═══ Page text
# what length arrows for 29.5 draw



## crazyfarmerhd (Jun 27, 2012)

Guys, ordered carbon element with 29.5 draw and qad rest. I've heard I can shoot a 27.5 arrow? Or is that to short? Should I go 28.5 to be safe? Im planning on using the vap v1s, or the Easton torch and bloodline arrows. Any help would be great. I usually order all my stuff since the pro shopn is over an hour away.


----------



## dwagoner (Sep 27, 2007)

IF you cant wait till you get the arrows and measure to the bow then.....i would go 28" you most likely will be safe at 27.5 as on my matrix with qad i can go down to 27.5 @30" and there bout 1/2" past rest, not very safe to be that short obviously. but thats up to you if you want to cut them short, remember its easy to cut a little more off if you need to, and 28" isnt bad at all and its only 1/2" past what you want to cut them


----------



## crazyfarmerhd (Jun 27, 2012)

Im leaning to 28.. that should give me the size I want. Tad quicker but not to short. Thanks


----------



## Outback Man (Nov 21, 2009)
══════
═══ Exercise data
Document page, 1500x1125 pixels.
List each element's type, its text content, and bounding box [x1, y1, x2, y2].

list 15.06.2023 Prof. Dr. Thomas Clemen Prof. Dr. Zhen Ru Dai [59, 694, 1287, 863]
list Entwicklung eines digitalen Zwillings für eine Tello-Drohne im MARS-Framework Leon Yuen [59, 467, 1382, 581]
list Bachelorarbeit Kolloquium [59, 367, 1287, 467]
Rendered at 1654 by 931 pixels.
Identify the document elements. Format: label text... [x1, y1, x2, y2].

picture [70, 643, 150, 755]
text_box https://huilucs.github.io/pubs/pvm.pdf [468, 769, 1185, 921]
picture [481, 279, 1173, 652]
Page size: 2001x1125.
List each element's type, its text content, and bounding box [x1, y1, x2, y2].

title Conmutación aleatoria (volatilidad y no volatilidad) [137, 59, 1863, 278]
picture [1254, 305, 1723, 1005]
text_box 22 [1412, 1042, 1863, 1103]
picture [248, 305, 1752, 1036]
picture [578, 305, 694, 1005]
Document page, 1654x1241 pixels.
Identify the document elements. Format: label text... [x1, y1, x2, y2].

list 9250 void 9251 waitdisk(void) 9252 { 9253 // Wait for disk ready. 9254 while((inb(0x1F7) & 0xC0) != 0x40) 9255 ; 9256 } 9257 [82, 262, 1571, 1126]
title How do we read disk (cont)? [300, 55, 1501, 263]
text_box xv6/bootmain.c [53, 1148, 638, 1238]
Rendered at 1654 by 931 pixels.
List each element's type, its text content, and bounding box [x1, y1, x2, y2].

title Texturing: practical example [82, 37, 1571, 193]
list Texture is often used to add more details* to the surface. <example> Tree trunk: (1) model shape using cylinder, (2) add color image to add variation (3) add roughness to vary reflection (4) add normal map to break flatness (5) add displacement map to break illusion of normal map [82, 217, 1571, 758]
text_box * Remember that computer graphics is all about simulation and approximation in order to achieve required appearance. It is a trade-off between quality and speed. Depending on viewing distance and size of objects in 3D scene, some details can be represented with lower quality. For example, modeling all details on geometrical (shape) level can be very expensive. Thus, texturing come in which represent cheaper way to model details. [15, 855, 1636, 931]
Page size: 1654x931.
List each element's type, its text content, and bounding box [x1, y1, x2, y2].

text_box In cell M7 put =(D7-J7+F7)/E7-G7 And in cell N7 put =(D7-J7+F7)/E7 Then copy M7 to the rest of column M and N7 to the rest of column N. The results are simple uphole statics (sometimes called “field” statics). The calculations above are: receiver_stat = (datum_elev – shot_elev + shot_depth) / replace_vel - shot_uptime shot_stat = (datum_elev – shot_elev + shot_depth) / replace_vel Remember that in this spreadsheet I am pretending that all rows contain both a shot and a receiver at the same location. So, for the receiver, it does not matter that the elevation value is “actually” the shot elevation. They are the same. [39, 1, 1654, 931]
══════
Challenges:
1. Could you echo the arrow-length thread word for word, starting at "# what length" and ending at "(Sep 27, 2007)"?
2. Can you duplicate the records exactly, starting at their first line and ending at the line containing "picture [481, 279, 1173, 652]", with both of those lines included?

The answers:
1.
# what length arrows for 29.5 draw



## crazyfarmerhd (Jun 27, 2012)

Guys, ordered carbon element with 29.5 draw and qad rest. I've heard I can shoot a 27.5 arrow? Or is that to short? Should I go 28.5 to be safe? Im planning on using the vap v1s, or the Easton torch and bloodline arrows. Any help would be great. I usually order all my stuff since the pro shopn is over an hour away.


----------



## dwagoner (Sep 27, 2007)

2.
Document page, 1500x1125 pixels.
List each element's type, its text content, and bounding box [x1, y1, x2, y2].

list 15.06.2023 Prof. Dr. Thomas Clemen Prof. Dr. Zhen Ru Dai [59, 694, 1287, 863]
list Entwicklung eines digitalen Zwillings für eine Tello-Drohne im MARS-Framework Leon Yuen [59, 467, 1382, 581]
list Bachelorarbeit Kolloquium [59, 367, 1287, 467]
Rendered at 1654 by 931 pixels.
Identify the document elements. Format: label text... [x1, y1, x2, y2].

picture [70, 643, 150, 755]
text_box https://huilucs.github.io/pubs/pvm.pdf [468, 769, 1185, 921]
picture [481, 279, 1173, 652]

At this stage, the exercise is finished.